Auf einer Lesereise ihres ersten Buches entscheidet sich Bettina FIedler, spontan das Grab ihrer Mutter zu besuchen, zu der sie eine eher schwierige Beziehung verbindet. SIe beschließt, sich auf Spurensuche zu begeben, reist nach Schlesien, wo ihre Familie einst durch den Neubau einer Klinik ein ganzes Dorf namens Wölfelsgrund, dem heutigen Międzygórze, gegründet hat und schließlich nach Kriegsende alles aufgeben musste und in den Westen floh.
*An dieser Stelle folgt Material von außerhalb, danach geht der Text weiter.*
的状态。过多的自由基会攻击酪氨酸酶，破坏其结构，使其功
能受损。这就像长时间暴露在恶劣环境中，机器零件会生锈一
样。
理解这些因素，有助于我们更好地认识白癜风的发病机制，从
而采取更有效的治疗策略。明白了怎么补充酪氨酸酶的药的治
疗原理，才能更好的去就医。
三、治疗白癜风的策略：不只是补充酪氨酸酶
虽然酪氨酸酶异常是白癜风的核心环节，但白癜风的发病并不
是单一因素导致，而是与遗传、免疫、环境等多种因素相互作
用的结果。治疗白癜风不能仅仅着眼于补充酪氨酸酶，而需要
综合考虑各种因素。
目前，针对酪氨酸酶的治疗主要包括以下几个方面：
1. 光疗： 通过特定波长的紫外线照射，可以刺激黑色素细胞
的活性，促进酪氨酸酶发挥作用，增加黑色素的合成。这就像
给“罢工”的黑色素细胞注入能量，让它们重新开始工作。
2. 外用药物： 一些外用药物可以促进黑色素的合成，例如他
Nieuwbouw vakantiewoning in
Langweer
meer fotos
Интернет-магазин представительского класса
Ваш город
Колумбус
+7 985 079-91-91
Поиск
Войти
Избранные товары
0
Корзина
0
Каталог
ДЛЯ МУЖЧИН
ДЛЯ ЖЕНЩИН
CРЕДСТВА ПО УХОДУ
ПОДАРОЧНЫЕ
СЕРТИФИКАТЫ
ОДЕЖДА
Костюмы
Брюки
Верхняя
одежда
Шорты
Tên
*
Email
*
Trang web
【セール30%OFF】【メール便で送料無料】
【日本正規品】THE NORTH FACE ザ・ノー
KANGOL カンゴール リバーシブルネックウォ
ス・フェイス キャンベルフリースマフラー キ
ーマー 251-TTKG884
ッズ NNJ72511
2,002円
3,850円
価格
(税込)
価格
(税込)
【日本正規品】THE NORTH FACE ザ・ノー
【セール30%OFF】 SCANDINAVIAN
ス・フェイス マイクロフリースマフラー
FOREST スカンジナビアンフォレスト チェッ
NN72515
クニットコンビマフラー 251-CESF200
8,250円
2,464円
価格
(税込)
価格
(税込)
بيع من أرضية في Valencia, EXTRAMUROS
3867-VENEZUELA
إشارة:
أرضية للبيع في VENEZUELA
FIedlers Mutter heiratete früh, bekam zwei KInder und führte eine unglückliche Ehe, bevor ihr Leben letztlich in einem Selbstmord endete Doch mit zunehmender Erkenntnis gelingt es FIedler, immer mehr Frieden zu schließen....

Die Kölner Fotografin Bettina FIedler hat sich auf Spurensuche in der Vergangenheit ihrer eigenen Familiengeschichte begeben; dazu reiste sie nach NIederschlesien, wertete Briefe, Aufzeichnungen und Tagebücher aus und erschuf dabei einen Familienroman, der zugleich auch Gesellschaftskritik und Heilung ist.

Flitner erzählt nüchern und authentisch, vermeidet es, über Gefühle zu schreiben und stößt immer wieder Gedankengänge an; bewahrt hat sie definitv auch ihren (schwarzen) Humor. Es wird deutlich, dass die Autorin nicht eine Geschichte erzählen will, sondern selbst auf der Suche nach Antworten ist, verstehen will, was passiert ist, was ihre eingene Geschichte prägte und was letztlich zum Suizid der Mutter führte. Dabei geht es lange Zeit gar nicht um das Leben ihrer Mutter, sondern fängt weit früher an, als die Vorfahren das Sanatorium und damit den Ort Wölfelsgrund gründeten, zahlreiche Privilegien hatte und schließlich von Verwöhnten zu sozialen Absteigern wurde.

Manche Absätze schockierten mich, etliche regten zum Nachdenken an, viele berührten mich sehr.
Insbesondere die Ereignisse um das Kriegsende 1945, die in der Geschichte oft verdrängt werden, sind absolut lesenswert. (Flitner berichtet u.a.vom grauen­erregenden „Celler Massacre Trial“. Kurz vor dem Einmarsch der Alliierten am 8. April 1945 wurde in Celle ein Zug mit 3.400 KZ-Häftlingen bombardiert, die Häftlinge aus dem KZ Bergen-Belsen, entweder in die Luft gejagt oder während ihrer Flucht durch Celle und Umgebung erschossen oder erschlagen. Alle Schuldigen kamen im Prozess als „unschuldig“ davon.)

Was eigentlich ein hochspannender autofiktionaler Roman hätte werden können, zerfällt leider sehr, da Flitner ständig springt zwischen Ort und Zeit, den Geschehnissen und eigenen Gedanken, Erinnerungen zahlreicher Personen, ohne dass diese gekennzeichnet sind. 316 Seiten sind in nur drei Kapitel aufgeteilt. Dies bremste ein wenig den Lesefluss und führt für mich zu einem Punktabzug in der Bewertung.

"Meine Mutter" ist definitv ein Buch, das noch lange nachhallt und viele eigene Überlegungen anstößt. Ich empfehle es - trotz verstörender Themen - unbedingt weiter.